At the bottom, my knees were like jelly and I could hardly stand. Lunch was soon ready but we all jumped into the water instead. It was icy cold, which was fine after having hiked for 5 hours through dense jungle. There were no big fish or eels here, and if there were we wouldn’t have cared. There could have been no better place to rest and recuperate. It was like an oasis in the desert.
After lunch, we continued on our hike. It was brutal and involved yet more dangerous climbs, but we made it back shortly before dark, battered and beaten and sorely in need of beer, which we soon procured. The trek had taken nearly 10 hours and we had covered 16 km of jungle. We had seen snakes, centipedes, and three species of monkey. Our nerves and strength had been pushed to – and in some cases beyond – breaking point. In short, it was fantastic.
Leaving Khao Sok
That evening, we enjoyed food and beers and mojitos by the Sok River before getting a much-needed night’s sleep. In the morning, I awoke with a hangover and had to walk it off in the hot sun. My feet did not thank me for that, but I was feeling better by check-out time at 11am. We headed back to Bamboo Bistro for a bye-bye breakfast, then hit the road.

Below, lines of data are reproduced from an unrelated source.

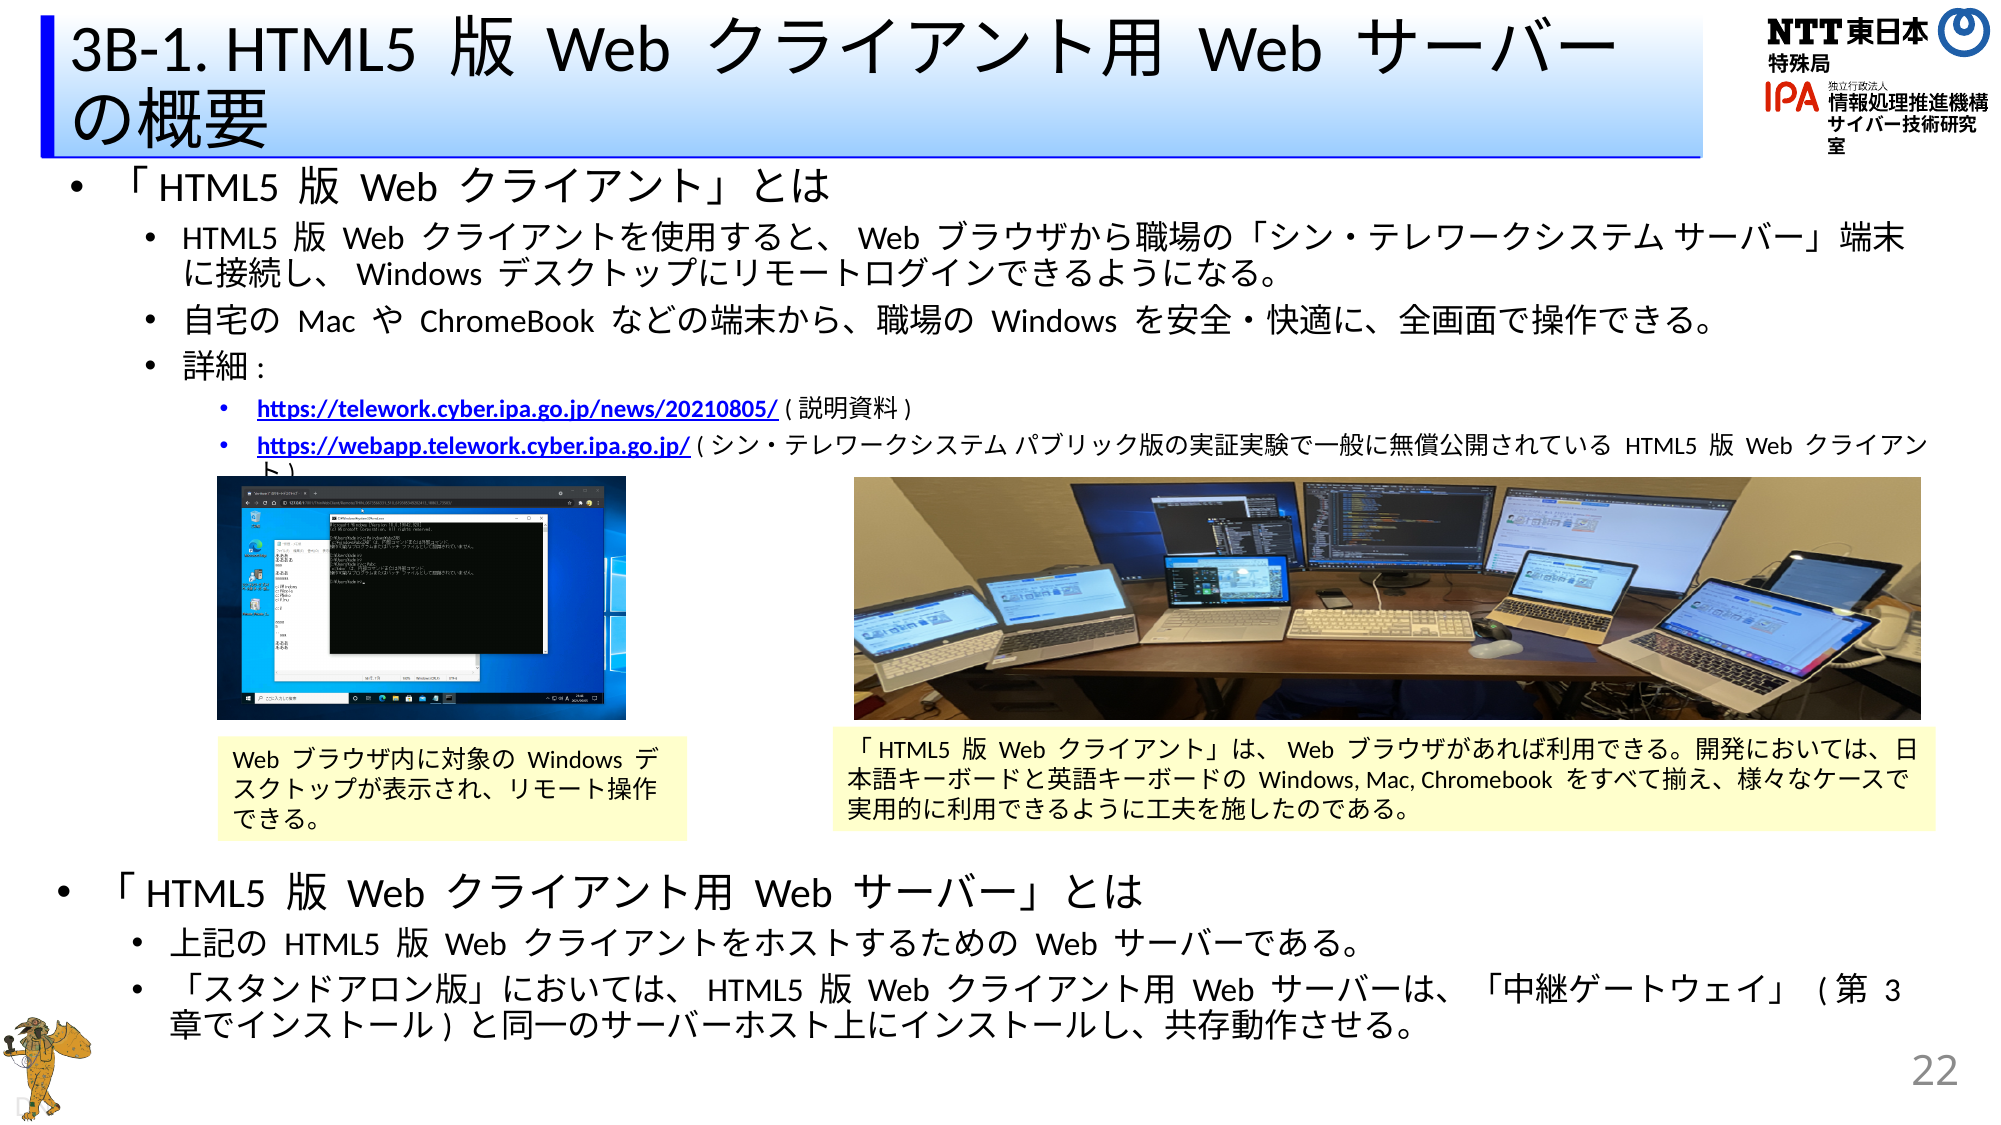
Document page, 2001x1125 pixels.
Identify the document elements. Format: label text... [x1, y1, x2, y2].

picture [854, 477, 1921, 720]
text_box [250, 143, 263, 147]
text_box 「HTML5 版 Web クライアント」は、Web ブラウザがあれば利用できる。開発においては、日本語キーボードと英語キーボードの Windows, Mac, Chromebook をすべて揃え、様々なケースで実用的に利用できるように工夫を施したのである。 [832, 726, 1936, 832]
list 「HTML5 版 Web クライアント」とは HTML5 版 Web クライアントを使用すると、Web ブラウザから職場の「シン・テレワークシステム サーバー」端末に接続し、Windows デスクトップにリモートログインできるようになる。 自宅の Mac や ChromeBook などの端末から、職場の Windows を安全・快適に、全画面で操作できる。 詳細: https://telework.cyber.ipa.go.jp/news/20210805/ (説明資料) https://webapp.telework.cyber.ipa.go.jp/ (シン・テレワークシステム パブリック版の実証実験で一般に無償公開されている HTML5 版 Web クライアント) [54, 158, 1949, 607]
text_box Web ブラウザ内に対象の Windows デスクトップが表示され、リモート操作できる。 [217, 736, 688, 841]
text_box [208, 143, 233, 148]
picture [217, 476, 626, 720]
slide_number 22 [1936, 1042, 1975, 1103]
text_box [189, 143, 200, 147]
text_box 「HTML5 版 Web クライアント用 Web サーバー」とは 上記の HTML5 版 Web クライアントをホストするための Web サーバーである。 「スタンドアロン版」においては、HTML5 版 Web クライアント用 Web サーバーは、「中継ゲートウェイ」 (第 3 章でインストール) と同一のサーバーホスト上にインストールし、共存動作させる。 [41, 863, 1936, 1124]
title 3B-1. HTML5 版 Web クライアント用 Web サーバーの概要 [54, 30, 1703, 143]
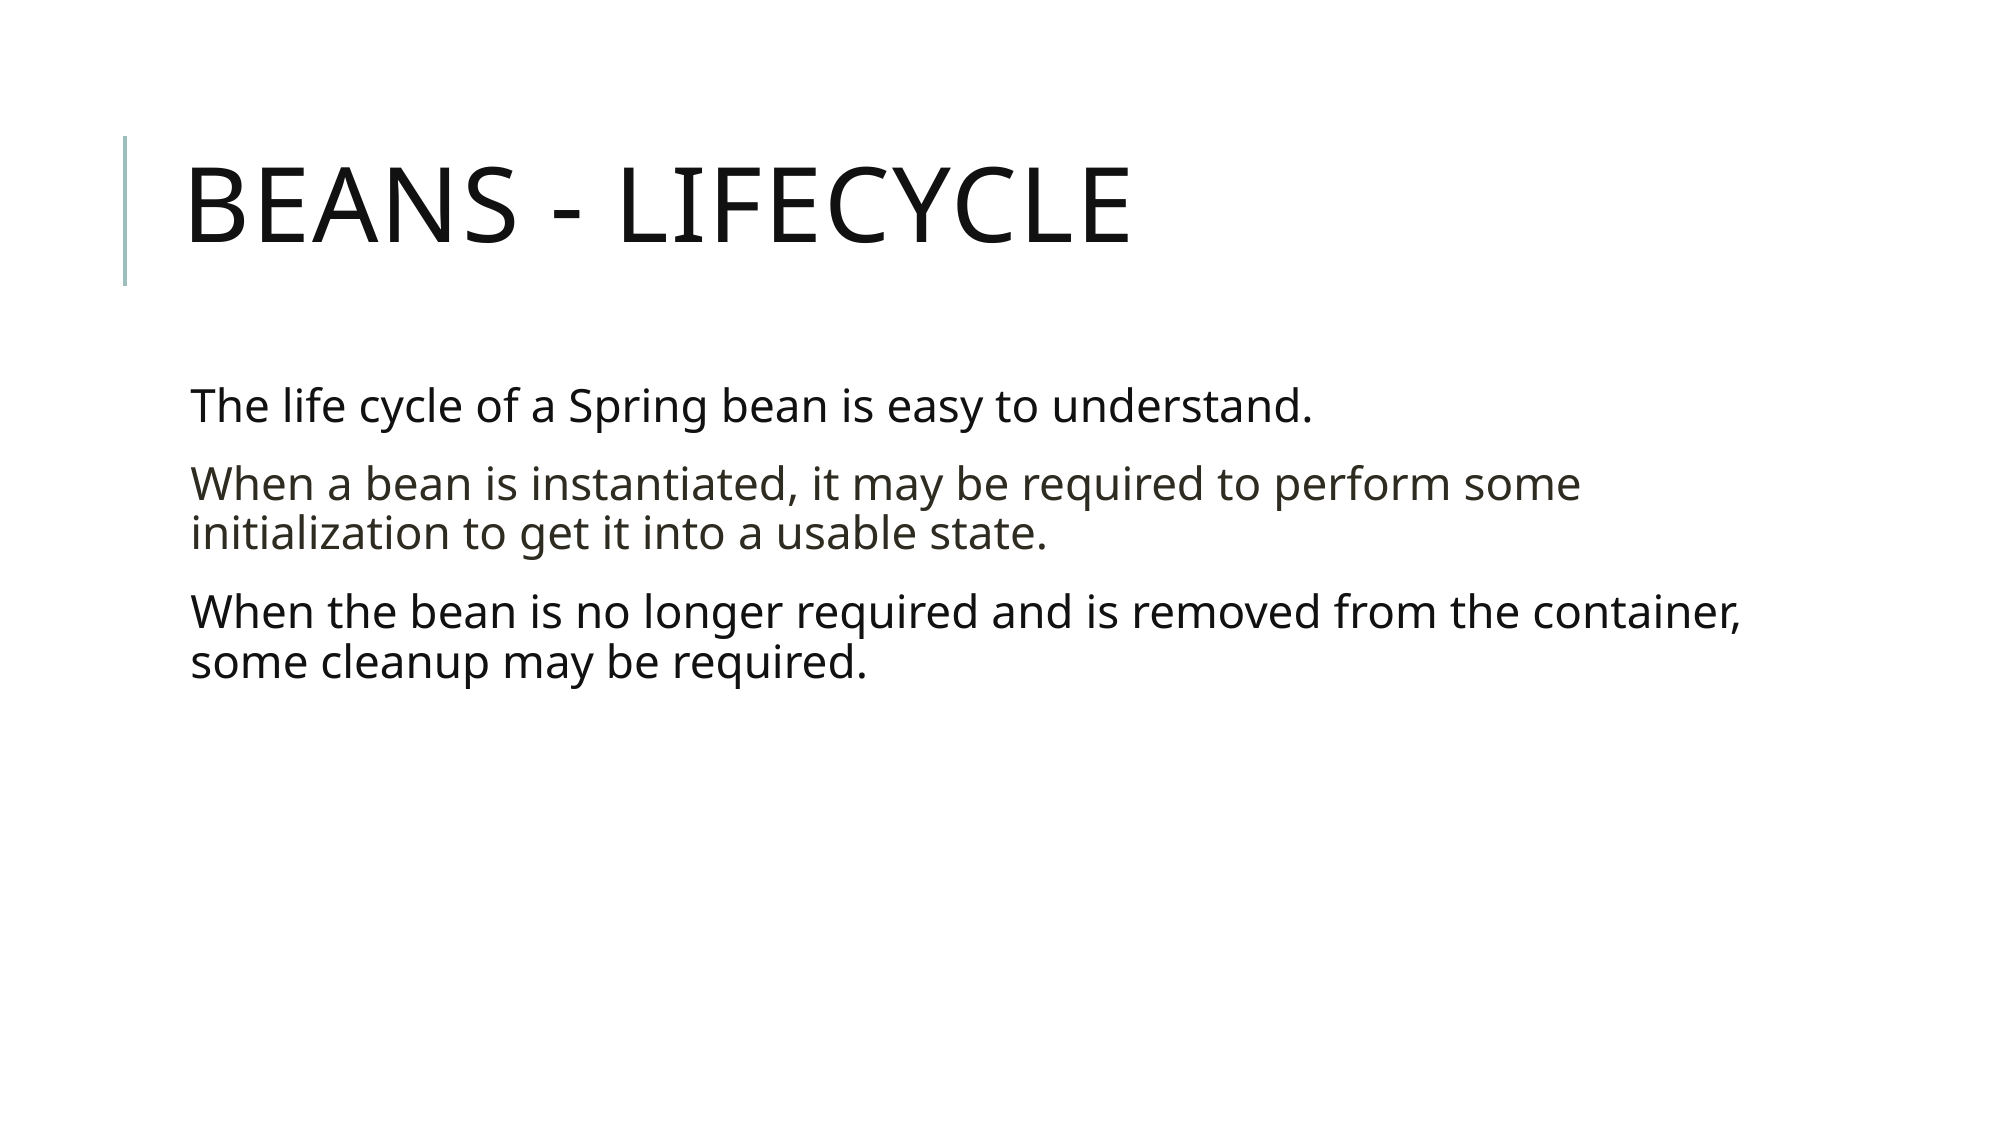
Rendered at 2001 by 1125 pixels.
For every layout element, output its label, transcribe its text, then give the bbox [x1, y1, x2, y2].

It was a long drive back to Phuket. It’s funny how it often seems so much longer on the return trip. Along the way, the only stop we made was at Natai Beach – a lonesome stretch of white sand not too far north of Phuket. We stopped and had a swim in the shallow waters that were protected by a coral reef, then jumped back in the car for the final leg. Alas, it was a miserable one. We hit Phuket just at the start of rush hour and endured a slow, tiring journey across the island.
Still, it had been a wonderful trip and I was glad that we got back to Khao Sok. The first journey had been fleeting and it would have been a shame not to have seen rafflesia. Though I am no botanist, that is a flower that anyone can appreciate. The hike was a refreshing wake-up from my sedentary Phuket life, too. It will probably be my last trip in Thailand for a long time as my visa expires next month and I head back to Cambodia. But it was a fitting one. Thanks for the memories, Khao Sok. You were incredible.